Thursday, June 6, 2019

20190606.0430

I have posted on 6 June in six of the nine previous years: 2010 and 2014-2018. In all save the last two, I've commented on the anniversary of the D-Day invasion of Normandy, of which this year is the seventy-fifth. It is the diamond anniversary of an event more marked by steel and lead than any precious stone, and few are left to celebrate who were united then. It's not something to which I think I ought to speak all that much at this point. Honestly, what more can I add to such a conversation, when I have not worked to make myself an expert in it? I know that does not stop many from opining at length, and I am probably among those people, but I will at least not compound the error this time.
In all save the last year, as well (again with the poem-in-sequence), I have noted that the day is my parents' anniversary; they've been married thirty-eight years today.
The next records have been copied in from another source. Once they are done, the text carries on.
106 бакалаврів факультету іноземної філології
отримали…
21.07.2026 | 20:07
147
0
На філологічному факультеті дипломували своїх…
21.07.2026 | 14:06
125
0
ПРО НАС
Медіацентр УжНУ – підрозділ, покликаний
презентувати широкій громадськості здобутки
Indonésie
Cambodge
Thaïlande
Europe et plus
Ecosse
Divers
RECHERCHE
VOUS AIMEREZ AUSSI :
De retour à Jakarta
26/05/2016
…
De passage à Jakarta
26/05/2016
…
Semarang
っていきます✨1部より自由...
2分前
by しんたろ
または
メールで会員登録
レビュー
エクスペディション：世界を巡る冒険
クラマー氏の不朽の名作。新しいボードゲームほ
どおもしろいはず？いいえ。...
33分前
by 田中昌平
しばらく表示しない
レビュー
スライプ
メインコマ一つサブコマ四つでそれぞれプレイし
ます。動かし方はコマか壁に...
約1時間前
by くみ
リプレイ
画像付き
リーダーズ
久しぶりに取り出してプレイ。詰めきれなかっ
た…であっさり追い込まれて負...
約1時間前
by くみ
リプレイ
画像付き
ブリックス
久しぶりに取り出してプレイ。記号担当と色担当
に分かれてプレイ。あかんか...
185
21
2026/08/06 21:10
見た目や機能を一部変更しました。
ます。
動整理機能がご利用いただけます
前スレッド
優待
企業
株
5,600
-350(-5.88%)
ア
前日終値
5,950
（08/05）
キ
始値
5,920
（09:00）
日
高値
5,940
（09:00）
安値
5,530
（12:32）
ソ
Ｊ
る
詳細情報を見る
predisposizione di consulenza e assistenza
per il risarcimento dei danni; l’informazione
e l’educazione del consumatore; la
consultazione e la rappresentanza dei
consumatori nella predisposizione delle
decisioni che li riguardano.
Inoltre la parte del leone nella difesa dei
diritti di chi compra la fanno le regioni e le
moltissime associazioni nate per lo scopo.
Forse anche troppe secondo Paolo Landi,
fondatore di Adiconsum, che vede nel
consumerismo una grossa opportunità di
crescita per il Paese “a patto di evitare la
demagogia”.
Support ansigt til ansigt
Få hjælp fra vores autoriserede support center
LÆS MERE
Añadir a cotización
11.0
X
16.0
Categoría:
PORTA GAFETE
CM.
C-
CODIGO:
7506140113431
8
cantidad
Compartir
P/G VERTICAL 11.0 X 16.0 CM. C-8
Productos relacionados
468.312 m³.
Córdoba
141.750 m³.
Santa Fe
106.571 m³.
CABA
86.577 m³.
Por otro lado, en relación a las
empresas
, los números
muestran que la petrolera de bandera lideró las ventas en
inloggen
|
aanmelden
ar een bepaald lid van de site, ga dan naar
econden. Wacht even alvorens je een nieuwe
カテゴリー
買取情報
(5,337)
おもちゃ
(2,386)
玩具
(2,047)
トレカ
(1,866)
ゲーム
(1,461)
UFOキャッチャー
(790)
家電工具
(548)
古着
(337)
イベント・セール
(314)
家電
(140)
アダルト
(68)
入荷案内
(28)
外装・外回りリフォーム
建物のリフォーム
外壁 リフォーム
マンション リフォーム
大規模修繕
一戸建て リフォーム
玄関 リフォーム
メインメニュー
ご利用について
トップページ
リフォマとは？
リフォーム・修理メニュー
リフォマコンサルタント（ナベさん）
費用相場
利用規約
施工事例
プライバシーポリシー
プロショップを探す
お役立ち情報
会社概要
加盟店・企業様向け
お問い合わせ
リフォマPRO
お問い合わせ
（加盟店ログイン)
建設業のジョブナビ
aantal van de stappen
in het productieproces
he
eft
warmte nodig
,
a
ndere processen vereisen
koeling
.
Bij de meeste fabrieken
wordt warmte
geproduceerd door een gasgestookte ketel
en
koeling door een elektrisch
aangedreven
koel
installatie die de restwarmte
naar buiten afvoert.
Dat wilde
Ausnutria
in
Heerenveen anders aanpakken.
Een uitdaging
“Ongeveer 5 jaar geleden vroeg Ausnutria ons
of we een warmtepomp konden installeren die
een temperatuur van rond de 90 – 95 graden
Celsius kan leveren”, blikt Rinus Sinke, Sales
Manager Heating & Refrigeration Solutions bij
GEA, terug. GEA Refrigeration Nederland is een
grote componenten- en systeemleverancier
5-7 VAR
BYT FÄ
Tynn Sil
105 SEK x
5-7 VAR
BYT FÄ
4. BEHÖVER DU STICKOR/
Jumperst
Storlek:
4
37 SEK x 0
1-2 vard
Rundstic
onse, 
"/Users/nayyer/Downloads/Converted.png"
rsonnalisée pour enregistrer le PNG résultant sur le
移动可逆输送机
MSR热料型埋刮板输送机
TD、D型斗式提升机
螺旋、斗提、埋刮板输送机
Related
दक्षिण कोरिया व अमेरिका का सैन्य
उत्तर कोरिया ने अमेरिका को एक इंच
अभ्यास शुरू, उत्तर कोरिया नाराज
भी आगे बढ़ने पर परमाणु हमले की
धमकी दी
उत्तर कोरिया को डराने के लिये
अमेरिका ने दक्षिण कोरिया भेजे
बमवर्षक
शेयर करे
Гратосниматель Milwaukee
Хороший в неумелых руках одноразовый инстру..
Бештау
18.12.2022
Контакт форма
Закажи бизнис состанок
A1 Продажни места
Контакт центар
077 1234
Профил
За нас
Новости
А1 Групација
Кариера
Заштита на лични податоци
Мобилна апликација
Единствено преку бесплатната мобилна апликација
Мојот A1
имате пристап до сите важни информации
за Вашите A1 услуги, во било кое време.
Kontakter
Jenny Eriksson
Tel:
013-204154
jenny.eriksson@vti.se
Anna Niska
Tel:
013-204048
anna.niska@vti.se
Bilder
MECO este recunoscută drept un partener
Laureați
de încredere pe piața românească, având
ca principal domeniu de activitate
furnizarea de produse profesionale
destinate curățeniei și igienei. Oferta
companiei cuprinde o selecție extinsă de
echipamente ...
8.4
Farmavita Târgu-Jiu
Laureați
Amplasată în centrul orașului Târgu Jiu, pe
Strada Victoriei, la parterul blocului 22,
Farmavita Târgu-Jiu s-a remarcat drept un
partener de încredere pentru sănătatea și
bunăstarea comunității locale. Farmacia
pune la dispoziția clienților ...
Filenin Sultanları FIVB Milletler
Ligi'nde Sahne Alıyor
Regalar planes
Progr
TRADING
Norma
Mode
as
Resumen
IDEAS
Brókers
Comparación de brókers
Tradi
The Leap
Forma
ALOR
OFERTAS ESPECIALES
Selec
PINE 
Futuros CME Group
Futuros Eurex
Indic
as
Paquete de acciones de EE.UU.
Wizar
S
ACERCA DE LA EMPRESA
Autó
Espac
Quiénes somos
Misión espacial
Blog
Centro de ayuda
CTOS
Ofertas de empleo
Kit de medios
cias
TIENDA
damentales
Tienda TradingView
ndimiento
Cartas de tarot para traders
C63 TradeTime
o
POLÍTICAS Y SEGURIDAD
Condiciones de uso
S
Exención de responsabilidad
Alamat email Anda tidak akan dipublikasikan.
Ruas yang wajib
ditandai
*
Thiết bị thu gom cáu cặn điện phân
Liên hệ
I'm not sure what I can add to that, either, except to say again that I am glad they are and have remained married, and that I love them. But I think they have known it for some time, even if I do not think they weary of hearing it.
The commemorations may not offer much to reflect upon as I sit and write now, but some of the attending comments might. My 2016 post on the day, for example, gives me something to consider as I look back. Aside from a usage error that galls me as I read it (so much so that I've gone back and adjusted it), I find myself somewhat annoyed by the tone I hear in the piece (or perhaps an under- or overtone that sounds in my ear because I remember its composition). Not having steady work was not good for me, I think; the writing reads as having whining notes in it, as well as fundamentals in dark tones, indeed. And why should it not? I was beaten, leaving Oklahoma in defeat, and there are ways in which I've still not recovered from it.
I am not sure I ever will.
This is not to say that things are not better now than they were. I have steady work now, and decently fulfilling. More importantly, I am able to have a good life outside of work; I am not a creature of my professions only, as I had tried (foolishly) to be, or even mostly, as I often was. Instead, I have a life outside my work, and one that is of greater comfort to me than any work I have done. And I can still work on The Work--I am, in fact, getting more of that kind of thing done now than I did when I was making a go of making it in academe, which is a strange thing but not unenjoyable.
Even so, there lingers at the back of my mind a niggling voice that reminds me that I have been beaten. It calls out a cadence to which I still play, and I am not sure how to break away from that rhythm.